▶ [SOURCE DATA]:

'''

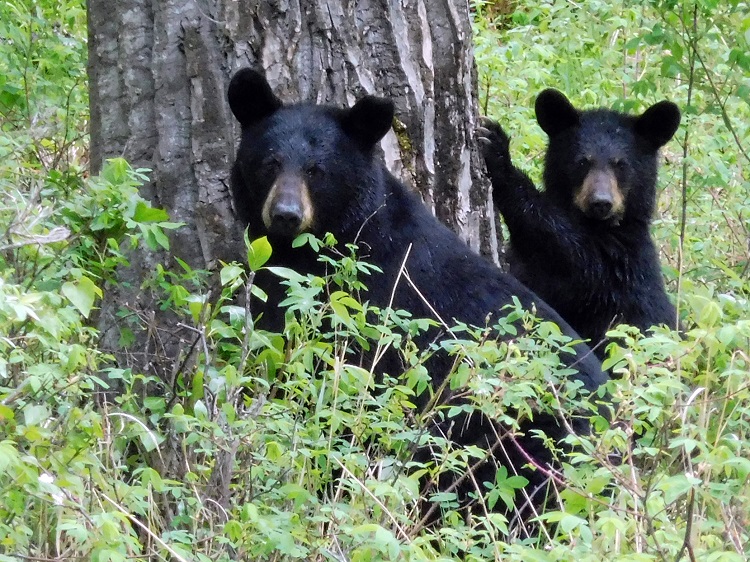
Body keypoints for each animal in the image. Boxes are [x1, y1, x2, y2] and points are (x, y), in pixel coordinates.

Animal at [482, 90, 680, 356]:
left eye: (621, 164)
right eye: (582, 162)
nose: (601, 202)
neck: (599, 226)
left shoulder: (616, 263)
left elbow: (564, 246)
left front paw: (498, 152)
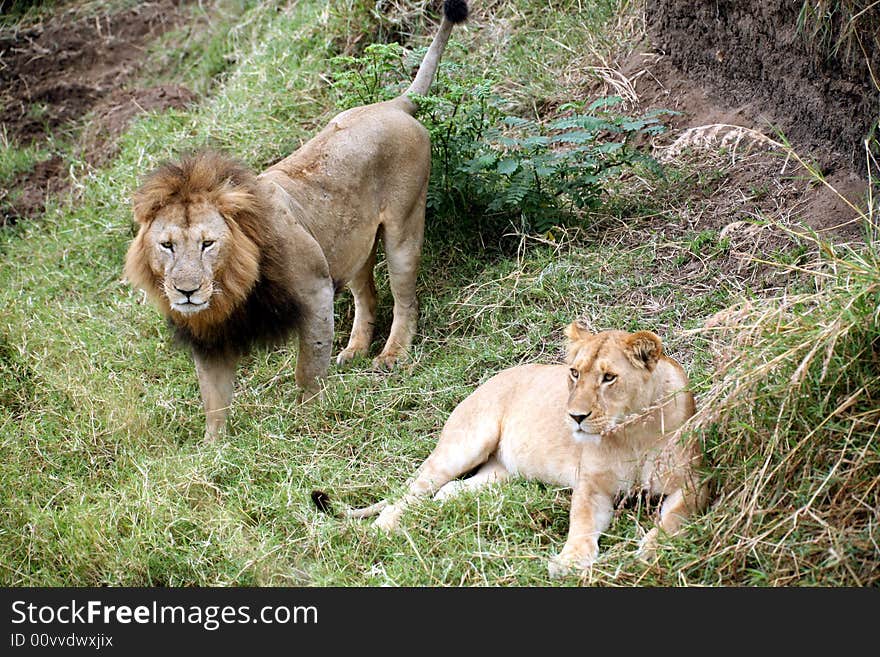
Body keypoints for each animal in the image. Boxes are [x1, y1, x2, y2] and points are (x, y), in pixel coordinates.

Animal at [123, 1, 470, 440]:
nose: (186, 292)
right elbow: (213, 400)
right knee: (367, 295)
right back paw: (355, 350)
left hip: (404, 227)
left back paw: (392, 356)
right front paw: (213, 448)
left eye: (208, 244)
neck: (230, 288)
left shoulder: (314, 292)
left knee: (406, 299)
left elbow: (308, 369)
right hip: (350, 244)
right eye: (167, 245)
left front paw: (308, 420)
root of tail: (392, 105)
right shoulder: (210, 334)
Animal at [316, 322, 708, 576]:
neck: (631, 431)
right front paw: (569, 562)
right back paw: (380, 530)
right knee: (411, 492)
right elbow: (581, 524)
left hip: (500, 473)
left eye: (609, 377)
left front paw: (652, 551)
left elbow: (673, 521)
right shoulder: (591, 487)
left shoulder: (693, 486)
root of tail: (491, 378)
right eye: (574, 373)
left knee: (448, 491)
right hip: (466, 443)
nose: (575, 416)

'''
'''

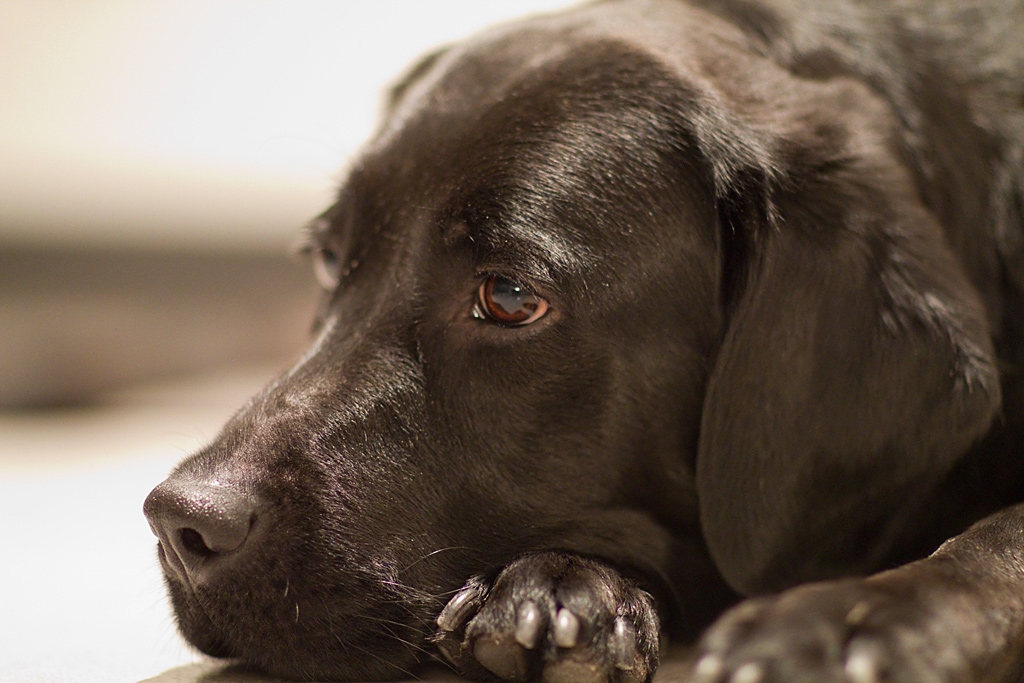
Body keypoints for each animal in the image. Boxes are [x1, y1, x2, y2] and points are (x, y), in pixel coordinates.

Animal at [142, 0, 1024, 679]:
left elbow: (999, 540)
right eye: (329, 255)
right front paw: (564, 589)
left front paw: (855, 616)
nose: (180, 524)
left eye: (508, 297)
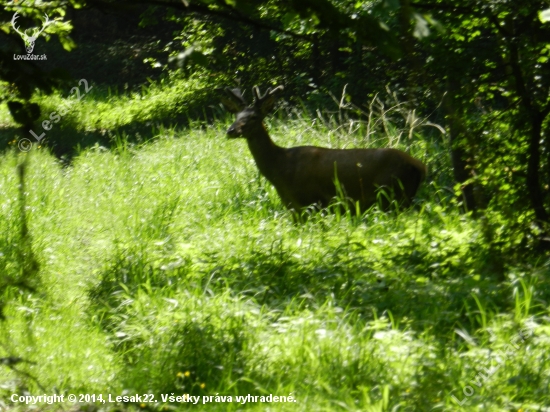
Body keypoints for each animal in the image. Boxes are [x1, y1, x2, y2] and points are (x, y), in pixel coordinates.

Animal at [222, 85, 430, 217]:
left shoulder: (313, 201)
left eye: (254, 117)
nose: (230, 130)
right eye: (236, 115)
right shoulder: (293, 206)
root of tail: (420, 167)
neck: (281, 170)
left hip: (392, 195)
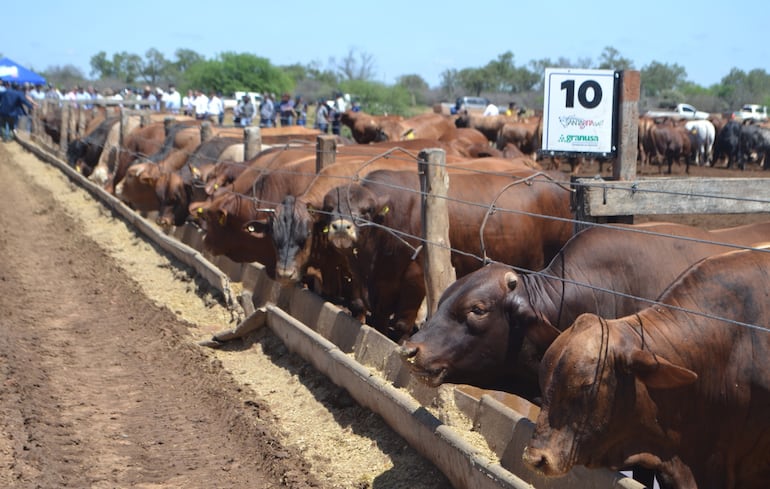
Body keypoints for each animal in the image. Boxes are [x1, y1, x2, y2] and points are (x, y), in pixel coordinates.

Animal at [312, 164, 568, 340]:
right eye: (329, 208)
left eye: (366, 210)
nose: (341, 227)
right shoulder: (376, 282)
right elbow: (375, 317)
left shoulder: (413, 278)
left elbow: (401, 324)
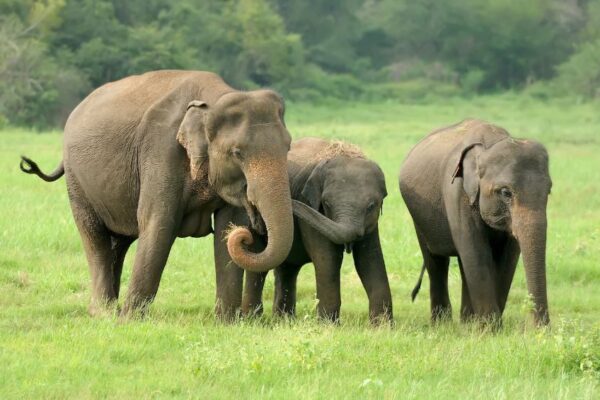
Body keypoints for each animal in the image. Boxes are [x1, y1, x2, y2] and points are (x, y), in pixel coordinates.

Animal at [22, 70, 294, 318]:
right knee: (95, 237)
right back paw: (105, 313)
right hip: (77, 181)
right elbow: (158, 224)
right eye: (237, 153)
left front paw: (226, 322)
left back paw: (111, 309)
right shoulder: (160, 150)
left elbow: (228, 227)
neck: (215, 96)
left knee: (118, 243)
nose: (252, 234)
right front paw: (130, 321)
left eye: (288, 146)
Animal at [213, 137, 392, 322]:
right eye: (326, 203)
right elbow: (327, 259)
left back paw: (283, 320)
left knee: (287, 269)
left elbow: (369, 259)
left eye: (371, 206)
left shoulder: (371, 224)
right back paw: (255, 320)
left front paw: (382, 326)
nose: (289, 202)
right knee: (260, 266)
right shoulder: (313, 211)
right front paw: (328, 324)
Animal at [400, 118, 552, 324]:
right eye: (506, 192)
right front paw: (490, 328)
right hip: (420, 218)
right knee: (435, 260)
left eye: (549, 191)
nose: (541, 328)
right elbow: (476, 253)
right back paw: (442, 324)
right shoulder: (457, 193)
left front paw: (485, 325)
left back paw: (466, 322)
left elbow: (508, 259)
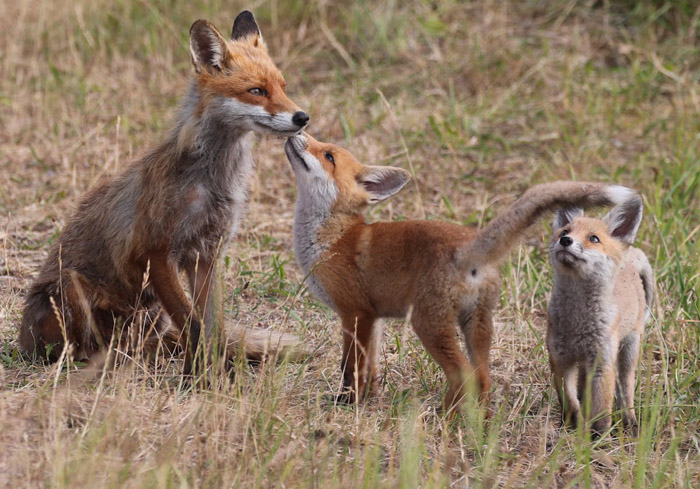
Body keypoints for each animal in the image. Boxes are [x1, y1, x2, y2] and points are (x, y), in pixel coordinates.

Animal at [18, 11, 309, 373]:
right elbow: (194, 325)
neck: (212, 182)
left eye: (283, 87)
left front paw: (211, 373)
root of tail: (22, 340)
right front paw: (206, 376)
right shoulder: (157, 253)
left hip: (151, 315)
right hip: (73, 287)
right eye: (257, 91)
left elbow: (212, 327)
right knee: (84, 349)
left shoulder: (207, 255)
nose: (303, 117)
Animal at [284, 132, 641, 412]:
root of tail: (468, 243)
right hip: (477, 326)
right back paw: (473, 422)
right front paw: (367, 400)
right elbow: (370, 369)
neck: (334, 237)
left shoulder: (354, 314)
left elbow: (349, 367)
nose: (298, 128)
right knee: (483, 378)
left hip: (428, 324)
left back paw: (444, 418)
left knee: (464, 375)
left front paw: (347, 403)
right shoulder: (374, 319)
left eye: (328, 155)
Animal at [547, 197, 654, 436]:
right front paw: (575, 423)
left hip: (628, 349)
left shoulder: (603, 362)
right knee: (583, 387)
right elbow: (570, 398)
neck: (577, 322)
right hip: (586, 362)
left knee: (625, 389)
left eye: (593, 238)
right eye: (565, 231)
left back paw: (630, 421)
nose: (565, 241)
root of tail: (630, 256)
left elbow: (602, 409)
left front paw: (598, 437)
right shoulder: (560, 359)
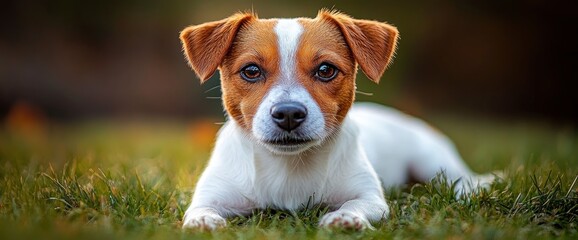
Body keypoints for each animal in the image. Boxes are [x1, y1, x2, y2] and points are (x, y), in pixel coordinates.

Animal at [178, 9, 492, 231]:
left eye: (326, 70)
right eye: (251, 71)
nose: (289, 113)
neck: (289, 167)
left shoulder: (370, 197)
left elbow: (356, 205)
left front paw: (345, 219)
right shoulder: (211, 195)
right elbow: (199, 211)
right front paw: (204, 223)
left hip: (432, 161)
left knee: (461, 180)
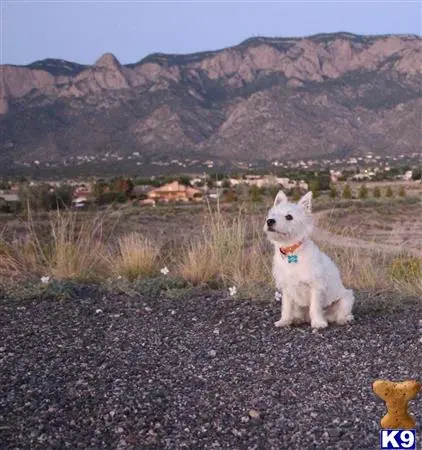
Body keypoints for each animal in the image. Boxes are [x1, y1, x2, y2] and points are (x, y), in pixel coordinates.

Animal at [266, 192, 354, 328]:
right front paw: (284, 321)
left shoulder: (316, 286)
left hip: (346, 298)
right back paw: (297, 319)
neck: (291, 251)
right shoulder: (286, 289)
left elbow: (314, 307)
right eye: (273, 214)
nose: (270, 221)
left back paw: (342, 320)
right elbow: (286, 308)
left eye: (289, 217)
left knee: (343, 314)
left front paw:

'''

▶ [EXERCISE AIM]:
The reply should consist of one number, the count of lines above with the string "root" in them.

▶ [FINISHED TASK]:
6